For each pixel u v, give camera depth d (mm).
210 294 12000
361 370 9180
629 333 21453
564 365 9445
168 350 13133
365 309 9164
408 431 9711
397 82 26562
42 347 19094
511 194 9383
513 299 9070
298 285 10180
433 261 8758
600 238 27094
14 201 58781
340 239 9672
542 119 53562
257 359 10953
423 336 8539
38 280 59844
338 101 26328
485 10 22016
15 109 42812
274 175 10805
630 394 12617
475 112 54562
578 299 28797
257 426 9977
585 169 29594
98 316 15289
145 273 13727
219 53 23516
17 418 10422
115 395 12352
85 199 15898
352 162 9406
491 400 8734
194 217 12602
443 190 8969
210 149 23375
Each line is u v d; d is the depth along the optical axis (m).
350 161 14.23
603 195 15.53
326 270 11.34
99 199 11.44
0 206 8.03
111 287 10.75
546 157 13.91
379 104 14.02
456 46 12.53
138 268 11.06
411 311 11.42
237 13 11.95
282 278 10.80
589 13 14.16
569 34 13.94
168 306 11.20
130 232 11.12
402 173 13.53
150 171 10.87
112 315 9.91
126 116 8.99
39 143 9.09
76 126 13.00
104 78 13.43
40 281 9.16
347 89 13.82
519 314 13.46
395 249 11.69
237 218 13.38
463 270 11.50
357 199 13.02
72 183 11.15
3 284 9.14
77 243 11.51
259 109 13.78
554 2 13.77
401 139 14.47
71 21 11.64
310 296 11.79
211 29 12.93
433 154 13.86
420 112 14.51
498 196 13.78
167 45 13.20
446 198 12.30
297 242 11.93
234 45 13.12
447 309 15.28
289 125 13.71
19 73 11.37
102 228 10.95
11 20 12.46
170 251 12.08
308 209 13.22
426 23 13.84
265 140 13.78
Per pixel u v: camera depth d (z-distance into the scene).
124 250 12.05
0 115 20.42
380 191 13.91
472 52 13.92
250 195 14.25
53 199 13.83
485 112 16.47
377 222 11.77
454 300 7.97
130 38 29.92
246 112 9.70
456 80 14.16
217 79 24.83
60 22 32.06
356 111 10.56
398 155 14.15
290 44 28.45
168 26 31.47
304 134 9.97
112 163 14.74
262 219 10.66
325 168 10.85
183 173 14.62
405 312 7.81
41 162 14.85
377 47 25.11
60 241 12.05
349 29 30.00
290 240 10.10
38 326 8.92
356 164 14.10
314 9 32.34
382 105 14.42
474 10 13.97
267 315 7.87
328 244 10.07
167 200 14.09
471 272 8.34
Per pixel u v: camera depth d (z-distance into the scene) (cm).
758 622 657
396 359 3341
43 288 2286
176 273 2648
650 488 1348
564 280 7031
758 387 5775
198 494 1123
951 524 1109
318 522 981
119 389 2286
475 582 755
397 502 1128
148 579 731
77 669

-=-=-

Task description. In full and without alteration, reproduce the records above.

Your response.
For each pixel u v, give camera depth d (mm).
210 294 12000
361 370 9180
629 333 21453
564 365 9445
168 350 13133
365 309 9164
408 431 9711
397 82 26562
42 347 19094
511 194 9383
513 299 9070
298 285 10180
433 261 8758
600 238 27094
14 201 58781
340 239 9672
542 119 53562
257 359 10953
423 336 8539
38 280 59844
338 101 26328
485 10 22016
15 109 42812
274 175 10805
630 394 12617
475 112 54562
578 299 28797
257 426 9977
585 169 29594
98 316 15289
145 273 13727
219 53 23516
17 418 10422
115 395 12352
85 199 15898
352 162 9406
491 400 8734
194 217 12602
443 190 8969
210 149 23375
Each line is u v d; d is the depth along the optical axis (m).
350 161 14.23
603 195 15.53
326 270 11.34
99 199 11.44
0 206 8.03
111 287 10.75
546 157 13.91
379 104 14.02
456 46 12.53
138 268 11.06
411 311 11.42
237 13 11.95
282 278 10.80
589 13 14.16
569 34 13.94
168 306 11.20
130 232 11.12
402 173 13.53
150 171 10.87
112 315 9.91
126 116 8.99
39 143 9.09
76 126 13.00
104 78 13.43
40 281 9.16
347 89 13.82
519 314 13.46
395 249 11.69
237 218 13.38
463 270 11.50
357 199 13.02
72 183 11.15
3 284 9.14
77 243 11.51
259 109 13.78
554 2 13.77
401 139 14.47
71 21 11.64
310 296 11.79
211 29 12.93
433 154 13.86
420 112 14.51
498 196 13.78
167 45 13.20
446 198 12.30
297 242 11.93
234 45 13.12
447 309 15.28
289 125 13.71
19 73 11.37
102 228 10.95
11 20 12.46
170 251 12.08
308 209 13.22
426 23 13.84
265 140 13.78
Per pixel u v: camera depth d (z-distance into the scene).
124 250 12.05
0 115 20.42
380 191 13.91
472 52 13.92
250 195 14.25
53 199 13.83
485 112 16.47
377 222 11.77
454 300 7.97
130 38 29.92
246 112 9.70
456 80 14.16
217 79 24.83
60 22 32.06
356 111 10.56
398 155 14.15
290 44 28.45
168 26 31.47
304 134 9.97
112 163 14.74
262 219 10.66
325 168 10.85
183 173 14.62
405 312 7.81
41 162 14.85
377 47 25.11
60 241 12.05
349 29 30.00
290 240 10.10
38 326 8.92
356 164 14.10
314 9 32.34
382 105 14.42
474 10 13.97
267 315 7.87
328 244 10.07
167 200 14.09
471 272 8.34
Per pixel u v: camera depth d (z-distance into the scene) (cm).
758 622 657
396 359 3341
43 288 2286
176 273 2648
650 488 1348
564 280 7031
758 387 5775
198 494 1123
951 524 1109
318 522 981
119 389 2286
475 582 755
397 502 1128
148 579 731
77 669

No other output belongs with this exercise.